* [DIRECTIONS FOR THIS TASK] From the entries that follow, pick out all lines holding "image".

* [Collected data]
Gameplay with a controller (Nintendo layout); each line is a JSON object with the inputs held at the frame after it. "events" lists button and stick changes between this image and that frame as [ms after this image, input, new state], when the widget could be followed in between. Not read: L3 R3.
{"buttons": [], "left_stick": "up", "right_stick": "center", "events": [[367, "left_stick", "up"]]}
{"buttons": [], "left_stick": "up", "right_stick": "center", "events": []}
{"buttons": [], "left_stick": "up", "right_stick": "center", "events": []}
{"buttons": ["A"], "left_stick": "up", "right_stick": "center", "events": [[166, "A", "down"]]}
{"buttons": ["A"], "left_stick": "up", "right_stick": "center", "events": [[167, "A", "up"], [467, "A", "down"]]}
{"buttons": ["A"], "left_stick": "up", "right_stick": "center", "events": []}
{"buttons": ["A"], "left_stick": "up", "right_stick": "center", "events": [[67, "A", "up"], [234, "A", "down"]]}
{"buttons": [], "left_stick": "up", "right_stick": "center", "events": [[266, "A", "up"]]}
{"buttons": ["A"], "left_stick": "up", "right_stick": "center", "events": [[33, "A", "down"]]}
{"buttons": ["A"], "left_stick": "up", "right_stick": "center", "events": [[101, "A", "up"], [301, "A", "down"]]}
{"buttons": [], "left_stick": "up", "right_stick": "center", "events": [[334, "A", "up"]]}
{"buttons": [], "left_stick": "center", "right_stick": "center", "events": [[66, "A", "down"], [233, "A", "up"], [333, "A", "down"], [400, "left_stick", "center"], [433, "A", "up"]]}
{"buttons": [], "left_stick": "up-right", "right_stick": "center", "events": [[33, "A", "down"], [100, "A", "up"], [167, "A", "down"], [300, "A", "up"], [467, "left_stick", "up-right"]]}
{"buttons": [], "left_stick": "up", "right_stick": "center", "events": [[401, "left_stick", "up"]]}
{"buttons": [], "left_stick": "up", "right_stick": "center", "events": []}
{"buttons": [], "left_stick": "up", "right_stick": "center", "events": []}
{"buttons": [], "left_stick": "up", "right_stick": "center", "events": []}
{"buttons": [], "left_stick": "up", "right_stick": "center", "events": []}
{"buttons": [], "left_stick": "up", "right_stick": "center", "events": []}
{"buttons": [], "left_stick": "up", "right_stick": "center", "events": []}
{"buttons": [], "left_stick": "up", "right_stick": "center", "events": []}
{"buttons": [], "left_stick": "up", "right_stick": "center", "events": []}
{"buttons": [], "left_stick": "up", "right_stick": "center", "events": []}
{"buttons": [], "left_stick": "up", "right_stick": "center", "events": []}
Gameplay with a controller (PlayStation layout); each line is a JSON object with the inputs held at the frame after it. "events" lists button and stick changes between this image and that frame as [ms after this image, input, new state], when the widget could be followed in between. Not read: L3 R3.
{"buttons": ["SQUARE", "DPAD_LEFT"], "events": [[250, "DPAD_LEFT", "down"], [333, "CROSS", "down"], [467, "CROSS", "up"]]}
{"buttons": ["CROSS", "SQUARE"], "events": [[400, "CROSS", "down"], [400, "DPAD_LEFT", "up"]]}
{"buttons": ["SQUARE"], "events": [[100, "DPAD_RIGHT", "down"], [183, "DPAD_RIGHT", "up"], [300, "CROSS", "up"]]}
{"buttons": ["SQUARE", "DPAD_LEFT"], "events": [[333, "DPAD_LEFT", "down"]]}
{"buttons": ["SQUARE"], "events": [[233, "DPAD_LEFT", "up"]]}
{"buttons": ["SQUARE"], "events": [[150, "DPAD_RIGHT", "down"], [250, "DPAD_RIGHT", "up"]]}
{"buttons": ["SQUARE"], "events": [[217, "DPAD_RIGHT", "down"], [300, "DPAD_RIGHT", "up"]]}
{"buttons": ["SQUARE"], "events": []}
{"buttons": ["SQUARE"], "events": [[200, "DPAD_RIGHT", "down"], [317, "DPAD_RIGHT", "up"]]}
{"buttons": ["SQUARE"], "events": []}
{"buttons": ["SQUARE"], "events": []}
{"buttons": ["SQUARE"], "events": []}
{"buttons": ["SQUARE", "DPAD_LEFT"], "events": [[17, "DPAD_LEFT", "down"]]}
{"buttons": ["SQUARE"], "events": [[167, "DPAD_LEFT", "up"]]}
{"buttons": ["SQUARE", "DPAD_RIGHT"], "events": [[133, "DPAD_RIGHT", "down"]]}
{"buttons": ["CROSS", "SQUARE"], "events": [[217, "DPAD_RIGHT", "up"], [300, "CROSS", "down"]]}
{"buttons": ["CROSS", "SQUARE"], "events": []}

* [RESPONSE BELOW]
Gameplay with a controller (Nintendo layout); each line is a JSON object with the inputs held at the frame after it. "events" lists button and stick changes between this image and that frame as [ms after this image, input, new state], when the widget could be followed in between. Not read: L3 R3.
Gameplay with a controller (PlayStation layout); each line is a JSON object with the inputs held at the frame after it. "events" lists button and stick changes between this image and that frame as [ms after this image, input, new state], when the widget could be followed in between. Not read: L3 R3.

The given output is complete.